**Extracted text**.
Identify. Not too much. Mostly collections.

30 July 2017

This week I’ve been using one of the tools I learned about at VALA Tech Camp to clean up membership data as part of a migration we’re doing at MPOW from the aging Amlib system to Koha ILS. Open Refine is a powerful data cleaning tool that can be thought of as Excel with regex. As we’ve been working on getting data migration right, we hit a bit of a snag. In Koha, each discrete part of a member’s address is in a different field:

  • street number
  • street address1
  • street address2
  • city (suburb)
  • state
  • postcode

etc...

This is quite typical of most databases storing address data. Amlib, however, is a fairly old system with some data architecture that is ...interesting. For whatever reason, the address data coming out of Amlib is all stored in a single field. Combine that with multiple possibilities for how addresses can appear, and literally twenty years of data entry into a single free text field, and I’m sure you can imagine how consistent the data is. Working out how to split it out in a sane way that minimises work later has been time consuming. Part of the problem is having to consider all the possibly ways an address may have been entered. Even when library staff have followed procedures correctly, the data is still inconsistent - for example some records list a phone number first, then the street address, whereas other include no phone number. Consider all of the following possibilities, which are all ‘correct’:

0401 234 567, 1 Main St, Booksville, 3020
0401234567, 1 Main St, Booksville, 3020
1 Main St, Booksville, 3020
90123456, 1 Main St, Booksville, 3020
9012 3456, 1 Main St, Booksville, 3020
9012-3456, 1 Main St, Booksville, 3020

There are thousands of examples of all these types of records within our 130,000 member records. Initially, it looked like these were the major differences. Urban and suburban Australia tends to have very few street numbers above 999, partially because streets often change their name when they hit a new suburb. I wrote a quick regex query in OpenRefine to find every record where the first four characters didn’t include a space, and created a new column with the part before the first comma for records matching that query. That was fine until I realised that “P.O. Box 123” would appear to be a phone number under this rule, so I adjusted to exclude anything with a space or a full stop. That was the easy bit. Addresses aren’t as simple as you might think:

1 Main St, Booksville, 3020
Unit 1, 10 Main St, Booksville, 3020
1/10 Main St, Booksville, 3020
F1/10 Main St, Booksville, 3020
F1 10 Main St, Booksville, 3020
Unit 1, The Mews, 1 Main St, Booksville, 3020
1 Main St, Booksville, Vic, 3020

Welcome to regex hell. After a bit of trial and error, I eventually split out the ‘number’ from each address. There are some edge cases where the address information somehow ended up with no commas at all or was incomplete, that we will need to clean up manually, but that’s probably about 4000 out of 130,000, which isn’t so bad. I’ll post something on GitHub at some point with some of the formulas I used to clean the data up for import - for when all you Amlib libraries move over to Koha amirite?

**Entries supplied**.

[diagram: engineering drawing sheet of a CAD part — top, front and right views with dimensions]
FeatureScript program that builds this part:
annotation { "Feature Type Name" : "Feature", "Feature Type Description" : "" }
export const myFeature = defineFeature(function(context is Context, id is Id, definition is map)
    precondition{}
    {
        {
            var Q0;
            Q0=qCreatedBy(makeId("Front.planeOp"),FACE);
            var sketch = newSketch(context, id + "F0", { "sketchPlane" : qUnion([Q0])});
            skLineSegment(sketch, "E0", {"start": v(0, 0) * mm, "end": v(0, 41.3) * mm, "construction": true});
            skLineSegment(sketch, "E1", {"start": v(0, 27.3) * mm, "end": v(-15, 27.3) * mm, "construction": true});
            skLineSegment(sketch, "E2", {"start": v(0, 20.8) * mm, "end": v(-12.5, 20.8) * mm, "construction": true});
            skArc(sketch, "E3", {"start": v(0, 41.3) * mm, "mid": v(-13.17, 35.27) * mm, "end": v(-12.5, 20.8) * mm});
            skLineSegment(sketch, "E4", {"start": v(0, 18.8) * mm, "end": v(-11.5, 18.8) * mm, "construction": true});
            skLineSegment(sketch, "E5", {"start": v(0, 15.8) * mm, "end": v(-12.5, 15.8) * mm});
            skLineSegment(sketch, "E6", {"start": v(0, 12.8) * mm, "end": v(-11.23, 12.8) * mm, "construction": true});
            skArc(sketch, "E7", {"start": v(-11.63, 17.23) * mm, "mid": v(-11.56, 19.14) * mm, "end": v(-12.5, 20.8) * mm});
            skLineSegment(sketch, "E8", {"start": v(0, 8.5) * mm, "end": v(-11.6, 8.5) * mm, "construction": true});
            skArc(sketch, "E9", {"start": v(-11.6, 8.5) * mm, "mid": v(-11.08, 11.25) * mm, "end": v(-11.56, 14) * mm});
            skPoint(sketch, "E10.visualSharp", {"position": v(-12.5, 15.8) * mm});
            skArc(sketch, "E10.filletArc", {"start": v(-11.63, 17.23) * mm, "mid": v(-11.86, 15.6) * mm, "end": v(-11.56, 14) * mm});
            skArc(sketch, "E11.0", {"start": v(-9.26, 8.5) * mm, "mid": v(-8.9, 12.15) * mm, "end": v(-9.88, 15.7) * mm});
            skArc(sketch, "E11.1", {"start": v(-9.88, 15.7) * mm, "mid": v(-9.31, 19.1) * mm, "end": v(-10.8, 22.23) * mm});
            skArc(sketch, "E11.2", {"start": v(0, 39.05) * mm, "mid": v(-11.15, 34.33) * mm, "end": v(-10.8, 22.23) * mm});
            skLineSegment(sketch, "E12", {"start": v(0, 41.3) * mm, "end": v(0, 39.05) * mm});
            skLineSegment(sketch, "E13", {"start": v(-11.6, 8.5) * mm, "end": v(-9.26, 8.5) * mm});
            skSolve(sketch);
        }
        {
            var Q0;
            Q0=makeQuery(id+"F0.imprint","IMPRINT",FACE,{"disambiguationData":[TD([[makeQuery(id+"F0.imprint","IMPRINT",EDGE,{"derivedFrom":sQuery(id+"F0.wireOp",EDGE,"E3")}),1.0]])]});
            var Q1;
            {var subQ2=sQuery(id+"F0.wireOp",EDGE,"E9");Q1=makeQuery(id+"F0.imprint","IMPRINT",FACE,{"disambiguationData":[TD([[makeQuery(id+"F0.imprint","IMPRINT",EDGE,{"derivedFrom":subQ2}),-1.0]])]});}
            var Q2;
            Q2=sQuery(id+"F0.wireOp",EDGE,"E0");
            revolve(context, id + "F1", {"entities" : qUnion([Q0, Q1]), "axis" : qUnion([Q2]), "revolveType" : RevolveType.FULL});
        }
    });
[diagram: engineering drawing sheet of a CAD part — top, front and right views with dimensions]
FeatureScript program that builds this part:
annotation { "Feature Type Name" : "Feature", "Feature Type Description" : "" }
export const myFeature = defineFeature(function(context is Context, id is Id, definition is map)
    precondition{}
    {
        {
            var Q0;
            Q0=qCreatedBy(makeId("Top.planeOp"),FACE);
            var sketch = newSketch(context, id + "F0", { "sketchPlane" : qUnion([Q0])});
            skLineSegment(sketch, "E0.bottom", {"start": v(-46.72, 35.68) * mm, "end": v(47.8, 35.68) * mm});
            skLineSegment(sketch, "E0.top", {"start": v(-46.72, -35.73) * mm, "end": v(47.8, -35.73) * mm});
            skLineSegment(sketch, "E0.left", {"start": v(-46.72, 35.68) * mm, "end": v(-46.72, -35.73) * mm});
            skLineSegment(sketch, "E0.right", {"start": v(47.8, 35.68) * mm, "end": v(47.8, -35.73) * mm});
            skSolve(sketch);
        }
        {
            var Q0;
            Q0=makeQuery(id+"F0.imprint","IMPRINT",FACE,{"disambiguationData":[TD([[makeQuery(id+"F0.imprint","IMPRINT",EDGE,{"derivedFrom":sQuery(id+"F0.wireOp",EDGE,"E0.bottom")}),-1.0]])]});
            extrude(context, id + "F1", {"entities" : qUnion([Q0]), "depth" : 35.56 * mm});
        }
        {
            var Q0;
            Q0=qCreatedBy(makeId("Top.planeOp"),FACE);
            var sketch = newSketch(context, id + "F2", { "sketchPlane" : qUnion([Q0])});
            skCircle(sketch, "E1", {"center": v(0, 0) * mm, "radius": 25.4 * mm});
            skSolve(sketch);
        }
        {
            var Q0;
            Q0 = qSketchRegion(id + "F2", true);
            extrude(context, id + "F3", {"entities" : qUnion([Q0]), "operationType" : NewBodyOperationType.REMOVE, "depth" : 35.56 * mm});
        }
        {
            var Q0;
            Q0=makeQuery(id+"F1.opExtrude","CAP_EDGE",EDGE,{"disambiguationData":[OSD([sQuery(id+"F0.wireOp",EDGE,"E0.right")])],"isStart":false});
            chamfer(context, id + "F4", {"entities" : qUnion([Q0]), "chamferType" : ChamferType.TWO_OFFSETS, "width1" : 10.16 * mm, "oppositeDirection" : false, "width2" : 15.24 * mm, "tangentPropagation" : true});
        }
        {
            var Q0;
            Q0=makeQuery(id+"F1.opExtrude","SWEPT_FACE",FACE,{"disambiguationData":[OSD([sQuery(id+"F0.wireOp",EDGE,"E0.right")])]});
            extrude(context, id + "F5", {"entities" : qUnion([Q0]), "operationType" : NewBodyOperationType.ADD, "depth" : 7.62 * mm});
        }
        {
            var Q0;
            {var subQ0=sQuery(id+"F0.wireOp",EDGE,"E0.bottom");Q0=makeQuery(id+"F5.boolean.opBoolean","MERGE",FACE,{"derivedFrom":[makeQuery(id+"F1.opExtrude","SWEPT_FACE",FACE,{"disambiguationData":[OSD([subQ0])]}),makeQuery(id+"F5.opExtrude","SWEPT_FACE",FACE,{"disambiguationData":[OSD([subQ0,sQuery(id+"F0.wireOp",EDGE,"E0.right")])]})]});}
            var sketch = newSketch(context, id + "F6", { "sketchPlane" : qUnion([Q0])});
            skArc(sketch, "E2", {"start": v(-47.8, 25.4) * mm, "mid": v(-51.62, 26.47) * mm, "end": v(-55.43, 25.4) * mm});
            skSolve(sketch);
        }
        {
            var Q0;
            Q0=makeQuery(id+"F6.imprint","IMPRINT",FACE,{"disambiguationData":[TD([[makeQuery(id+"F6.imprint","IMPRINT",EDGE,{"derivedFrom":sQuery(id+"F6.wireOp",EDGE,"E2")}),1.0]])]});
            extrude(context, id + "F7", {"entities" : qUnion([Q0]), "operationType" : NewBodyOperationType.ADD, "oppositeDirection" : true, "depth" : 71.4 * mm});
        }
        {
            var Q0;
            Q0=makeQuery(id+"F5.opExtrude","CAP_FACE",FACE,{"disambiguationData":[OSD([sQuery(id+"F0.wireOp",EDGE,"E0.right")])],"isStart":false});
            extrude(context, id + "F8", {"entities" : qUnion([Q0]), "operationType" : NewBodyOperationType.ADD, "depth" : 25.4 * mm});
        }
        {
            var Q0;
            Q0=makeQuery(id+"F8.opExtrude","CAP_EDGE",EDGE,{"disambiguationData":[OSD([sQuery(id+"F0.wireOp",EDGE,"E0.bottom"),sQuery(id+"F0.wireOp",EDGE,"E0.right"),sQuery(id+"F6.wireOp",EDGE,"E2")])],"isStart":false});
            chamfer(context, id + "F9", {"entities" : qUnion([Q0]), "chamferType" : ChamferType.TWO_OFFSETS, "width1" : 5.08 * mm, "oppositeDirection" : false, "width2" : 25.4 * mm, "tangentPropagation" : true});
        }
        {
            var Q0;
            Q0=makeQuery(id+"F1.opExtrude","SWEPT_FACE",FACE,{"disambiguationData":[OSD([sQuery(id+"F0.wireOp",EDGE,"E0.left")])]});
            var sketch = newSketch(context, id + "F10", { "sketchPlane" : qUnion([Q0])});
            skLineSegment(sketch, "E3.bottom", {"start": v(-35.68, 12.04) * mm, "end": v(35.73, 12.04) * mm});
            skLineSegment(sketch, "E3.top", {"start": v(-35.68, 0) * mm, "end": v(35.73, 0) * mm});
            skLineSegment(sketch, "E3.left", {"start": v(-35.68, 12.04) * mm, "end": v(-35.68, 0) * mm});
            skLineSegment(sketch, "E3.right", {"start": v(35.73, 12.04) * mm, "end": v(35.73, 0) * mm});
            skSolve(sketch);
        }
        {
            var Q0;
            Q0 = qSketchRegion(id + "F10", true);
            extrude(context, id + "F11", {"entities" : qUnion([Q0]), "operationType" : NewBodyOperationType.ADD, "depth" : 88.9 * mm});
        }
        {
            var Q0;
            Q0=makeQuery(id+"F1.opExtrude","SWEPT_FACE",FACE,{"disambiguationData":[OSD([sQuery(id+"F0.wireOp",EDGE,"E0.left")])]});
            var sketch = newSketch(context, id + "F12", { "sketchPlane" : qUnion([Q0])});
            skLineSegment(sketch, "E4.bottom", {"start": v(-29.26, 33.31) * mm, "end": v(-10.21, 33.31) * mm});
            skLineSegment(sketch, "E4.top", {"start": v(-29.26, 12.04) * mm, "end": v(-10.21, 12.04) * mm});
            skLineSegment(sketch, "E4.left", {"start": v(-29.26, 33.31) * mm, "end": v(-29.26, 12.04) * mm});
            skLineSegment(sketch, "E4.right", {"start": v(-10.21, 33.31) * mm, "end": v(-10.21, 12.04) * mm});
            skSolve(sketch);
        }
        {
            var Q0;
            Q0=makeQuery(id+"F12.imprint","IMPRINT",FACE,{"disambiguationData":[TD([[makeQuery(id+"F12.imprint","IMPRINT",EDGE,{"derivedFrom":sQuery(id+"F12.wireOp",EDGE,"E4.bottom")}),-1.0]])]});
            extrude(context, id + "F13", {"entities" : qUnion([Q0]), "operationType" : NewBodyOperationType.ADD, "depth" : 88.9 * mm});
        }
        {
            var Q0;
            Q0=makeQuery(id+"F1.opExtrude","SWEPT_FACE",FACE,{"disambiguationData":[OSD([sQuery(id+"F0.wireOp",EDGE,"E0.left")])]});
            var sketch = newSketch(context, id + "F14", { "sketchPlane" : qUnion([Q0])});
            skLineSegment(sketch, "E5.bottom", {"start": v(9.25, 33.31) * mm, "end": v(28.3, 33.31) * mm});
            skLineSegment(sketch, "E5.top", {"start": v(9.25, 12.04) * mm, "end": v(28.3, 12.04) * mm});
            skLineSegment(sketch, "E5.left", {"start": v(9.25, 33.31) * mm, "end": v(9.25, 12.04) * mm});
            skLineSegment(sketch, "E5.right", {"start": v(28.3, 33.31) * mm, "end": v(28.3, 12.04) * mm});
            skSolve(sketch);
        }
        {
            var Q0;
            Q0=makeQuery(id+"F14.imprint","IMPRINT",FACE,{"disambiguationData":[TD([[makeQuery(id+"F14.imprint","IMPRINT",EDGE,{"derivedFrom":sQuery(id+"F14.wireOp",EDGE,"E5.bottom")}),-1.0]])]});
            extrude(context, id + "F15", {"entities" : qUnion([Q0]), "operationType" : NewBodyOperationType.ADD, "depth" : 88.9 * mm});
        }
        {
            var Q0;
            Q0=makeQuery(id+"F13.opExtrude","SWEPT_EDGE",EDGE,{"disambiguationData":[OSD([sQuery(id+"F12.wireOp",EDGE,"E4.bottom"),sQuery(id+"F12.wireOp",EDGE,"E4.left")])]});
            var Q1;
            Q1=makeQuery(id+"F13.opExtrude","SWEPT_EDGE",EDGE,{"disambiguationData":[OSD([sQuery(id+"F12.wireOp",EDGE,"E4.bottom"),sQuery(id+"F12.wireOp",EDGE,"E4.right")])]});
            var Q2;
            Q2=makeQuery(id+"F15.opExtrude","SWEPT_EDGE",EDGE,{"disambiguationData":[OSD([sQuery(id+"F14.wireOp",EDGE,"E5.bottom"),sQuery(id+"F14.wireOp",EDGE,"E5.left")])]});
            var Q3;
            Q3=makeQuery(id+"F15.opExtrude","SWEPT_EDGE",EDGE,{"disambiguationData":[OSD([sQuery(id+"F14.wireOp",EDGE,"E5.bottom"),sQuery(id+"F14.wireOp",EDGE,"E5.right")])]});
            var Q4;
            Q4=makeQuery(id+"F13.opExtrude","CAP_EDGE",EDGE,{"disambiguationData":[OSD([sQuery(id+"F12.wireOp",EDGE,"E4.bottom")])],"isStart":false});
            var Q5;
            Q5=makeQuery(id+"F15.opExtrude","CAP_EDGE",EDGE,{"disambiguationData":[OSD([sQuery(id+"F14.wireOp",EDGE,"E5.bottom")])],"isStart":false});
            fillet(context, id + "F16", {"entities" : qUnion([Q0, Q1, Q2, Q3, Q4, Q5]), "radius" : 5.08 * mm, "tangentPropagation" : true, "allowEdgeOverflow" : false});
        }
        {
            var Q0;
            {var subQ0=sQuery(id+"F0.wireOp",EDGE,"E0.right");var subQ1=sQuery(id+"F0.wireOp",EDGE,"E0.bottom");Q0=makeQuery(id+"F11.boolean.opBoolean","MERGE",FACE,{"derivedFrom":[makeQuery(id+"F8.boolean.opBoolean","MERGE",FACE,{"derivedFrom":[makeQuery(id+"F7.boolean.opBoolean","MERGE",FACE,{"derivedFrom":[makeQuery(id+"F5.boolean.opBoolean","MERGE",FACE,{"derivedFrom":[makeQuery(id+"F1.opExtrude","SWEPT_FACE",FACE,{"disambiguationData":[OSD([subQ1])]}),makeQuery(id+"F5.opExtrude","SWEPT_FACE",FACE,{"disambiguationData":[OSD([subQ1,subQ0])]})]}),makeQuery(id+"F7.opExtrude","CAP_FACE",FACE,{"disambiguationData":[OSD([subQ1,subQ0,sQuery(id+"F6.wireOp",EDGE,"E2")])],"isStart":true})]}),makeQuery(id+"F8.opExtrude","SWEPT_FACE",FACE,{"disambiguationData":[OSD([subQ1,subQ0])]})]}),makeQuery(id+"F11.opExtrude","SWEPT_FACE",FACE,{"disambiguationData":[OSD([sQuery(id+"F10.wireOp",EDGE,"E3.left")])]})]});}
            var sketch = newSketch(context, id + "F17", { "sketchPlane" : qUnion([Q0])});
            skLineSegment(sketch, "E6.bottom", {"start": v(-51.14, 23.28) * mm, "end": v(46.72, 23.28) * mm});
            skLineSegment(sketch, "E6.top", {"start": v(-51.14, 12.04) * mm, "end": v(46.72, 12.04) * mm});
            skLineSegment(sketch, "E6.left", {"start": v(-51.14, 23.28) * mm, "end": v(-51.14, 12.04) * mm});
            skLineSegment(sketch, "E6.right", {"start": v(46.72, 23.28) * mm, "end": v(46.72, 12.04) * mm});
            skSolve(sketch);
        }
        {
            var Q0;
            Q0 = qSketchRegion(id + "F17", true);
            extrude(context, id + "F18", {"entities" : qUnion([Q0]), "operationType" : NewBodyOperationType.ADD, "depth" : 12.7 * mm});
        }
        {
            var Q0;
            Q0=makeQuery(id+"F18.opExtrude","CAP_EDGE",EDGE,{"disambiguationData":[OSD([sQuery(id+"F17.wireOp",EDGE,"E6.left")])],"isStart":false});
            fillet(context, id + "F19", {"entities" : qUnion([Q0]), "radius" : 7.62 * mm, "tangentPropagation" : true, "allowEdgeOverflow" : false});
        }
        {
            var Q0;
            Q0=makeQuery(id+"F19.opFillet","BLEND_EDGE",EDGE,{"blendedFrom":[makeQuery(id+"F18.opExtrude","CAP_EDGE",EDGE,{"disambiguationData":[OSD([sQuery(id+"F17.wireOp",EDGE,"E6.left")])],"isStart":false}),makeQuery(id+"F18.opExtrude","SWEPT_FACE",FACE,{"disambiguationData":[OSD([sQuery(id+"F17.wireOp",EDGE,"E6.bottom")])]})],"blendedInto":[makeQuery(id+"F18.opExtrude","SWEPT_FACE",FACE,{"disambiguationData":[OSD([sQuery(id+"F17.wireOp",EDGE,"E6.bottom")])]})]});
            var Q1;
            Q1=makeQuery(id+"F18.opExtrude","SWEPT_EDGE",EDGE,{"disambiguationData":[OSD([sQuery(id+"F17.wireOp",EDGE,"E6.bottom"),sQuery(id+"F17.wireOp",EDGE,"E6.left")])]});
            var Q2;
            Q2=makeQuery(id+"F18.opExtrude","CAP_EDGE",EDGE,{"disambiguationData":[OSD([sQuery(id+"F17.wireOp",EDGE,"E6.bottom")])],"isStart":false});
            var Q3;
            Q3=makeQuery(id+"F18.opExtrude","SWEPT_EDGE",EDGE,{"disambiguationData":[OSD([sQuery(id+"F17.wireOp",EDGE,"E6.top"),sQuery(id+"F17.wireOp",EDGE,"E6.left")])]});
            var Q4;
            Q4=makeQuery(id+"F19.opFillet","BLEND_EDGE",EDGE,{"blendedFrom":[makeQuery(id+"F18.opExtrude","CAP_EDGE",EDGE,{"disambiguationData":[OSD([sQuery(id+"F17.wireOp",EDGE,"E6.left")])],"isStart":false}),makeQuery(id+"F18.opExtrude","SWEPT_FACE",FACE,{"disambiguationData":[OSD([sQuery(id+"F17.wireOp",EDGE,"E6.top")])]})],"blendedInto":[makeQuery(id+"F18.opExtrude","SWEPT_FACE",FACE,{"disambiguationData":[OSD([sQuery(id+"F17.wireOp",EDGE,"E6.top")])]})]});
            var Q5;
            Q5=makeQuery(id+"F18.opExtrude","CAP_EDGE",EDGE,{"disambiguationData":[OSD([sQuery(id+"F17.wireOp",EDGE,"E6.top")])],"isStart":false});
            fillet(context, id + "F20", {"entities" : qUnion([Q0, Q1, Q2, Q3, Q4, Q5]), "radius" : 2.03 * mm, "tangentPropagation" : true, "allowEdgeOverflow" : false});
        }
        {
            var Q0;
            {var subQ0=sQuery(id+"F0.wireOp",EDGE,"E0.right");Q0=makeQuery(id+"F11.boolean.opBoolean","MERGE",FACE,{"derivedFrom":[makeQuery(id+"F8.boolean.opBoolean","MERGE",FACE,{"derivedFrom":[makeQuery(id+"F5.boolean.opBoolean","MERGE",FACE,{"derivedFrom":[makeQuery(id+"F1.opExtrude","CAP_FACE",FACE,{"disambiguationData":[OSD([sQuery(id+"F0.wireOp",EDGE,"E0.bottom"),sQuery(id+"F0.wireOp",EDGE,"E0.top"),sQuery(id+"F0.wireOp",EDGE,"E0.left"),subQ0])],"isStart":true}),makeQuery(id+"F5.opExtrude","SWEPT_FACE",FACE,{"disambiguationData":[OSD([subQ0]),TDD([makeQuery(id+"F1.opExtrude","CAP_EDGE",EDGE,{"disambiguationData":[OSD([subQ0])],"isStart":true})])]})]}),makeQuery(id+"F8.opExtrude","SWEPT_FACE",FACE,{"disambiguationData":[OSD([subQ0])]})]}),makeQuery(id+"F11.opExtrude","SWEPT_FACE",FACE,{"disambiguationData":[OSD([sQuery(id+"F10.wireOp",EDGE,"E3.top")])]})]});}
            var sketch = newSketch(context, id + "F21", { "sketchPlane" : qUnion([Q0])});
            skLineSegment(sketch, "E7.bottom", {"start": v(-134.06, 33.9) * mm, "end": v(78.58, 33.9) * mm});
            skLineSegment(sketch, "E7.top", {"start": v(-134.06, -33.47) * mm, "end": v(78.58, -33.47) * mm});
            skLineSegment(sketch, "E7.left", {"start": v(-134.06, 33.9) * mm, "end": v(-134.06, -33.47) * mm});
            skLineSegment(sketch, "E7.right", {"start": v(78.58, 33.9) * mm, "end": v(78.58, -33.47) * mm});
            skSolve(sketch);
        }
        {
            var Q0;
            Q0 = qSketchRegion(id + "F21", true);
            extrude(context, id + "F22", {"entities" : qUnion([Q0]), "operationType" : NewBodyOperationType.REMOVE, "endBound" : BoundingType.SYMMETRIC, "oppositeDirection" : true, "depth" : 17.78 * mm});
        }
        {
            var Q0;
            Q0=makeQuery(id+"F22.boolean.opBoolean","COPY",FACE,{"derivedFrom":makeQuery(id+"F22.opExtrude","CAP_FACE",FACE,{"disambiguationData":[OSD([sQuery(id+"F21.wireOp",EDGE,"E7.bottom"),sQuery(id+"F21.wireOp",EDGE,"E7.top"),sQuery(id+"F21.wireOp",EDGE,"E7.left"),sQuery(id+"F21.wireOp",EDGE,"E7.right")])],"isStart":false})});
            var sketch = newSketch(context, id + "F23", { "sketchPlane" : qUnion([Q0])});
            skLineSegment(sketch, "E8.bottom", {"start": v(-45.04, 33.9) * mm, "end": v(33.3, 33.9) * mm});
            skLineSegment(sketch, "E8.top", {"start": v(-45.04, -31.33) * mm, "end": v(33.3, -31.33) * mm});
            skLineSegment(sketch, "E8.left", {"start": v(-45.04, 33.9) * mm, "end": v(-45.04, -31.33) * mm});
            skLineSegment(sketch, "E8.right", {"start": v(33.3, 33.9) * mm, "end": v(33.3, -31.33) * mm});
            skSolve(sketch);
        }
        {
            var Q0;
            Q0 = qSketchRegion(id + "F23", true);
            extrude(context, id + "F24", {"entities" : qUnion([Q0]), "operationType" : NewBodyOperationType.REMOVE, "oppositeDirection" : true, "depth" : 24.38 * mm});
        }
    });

**Challenge 1**. According to the post on migrating library membership data, about how many of the 130,000 member records are edge cases that will need manual cleanup?
**Challenge 2**. Transcribe the post on migrating library membership data between "Welcome to regex" and "to Koha amirite?", inclusive.

**Full solution 1**. About 4000.

**Full solution 2**.
Welcome to regex hell. After a bit of trial and error, I eventually split out the ‘number’ from each address. There are some edge cases where the address information somehow ended up with no commas at all or was incomplete, that we will need to clean up manually, but that’s probably about 4000 out of 130,000, which isn’t so bad. I’ll post something on GitHub at some point with some of the formulas I used to clean the data up for import - for when all you Amlib libraries move over to Koha amirite?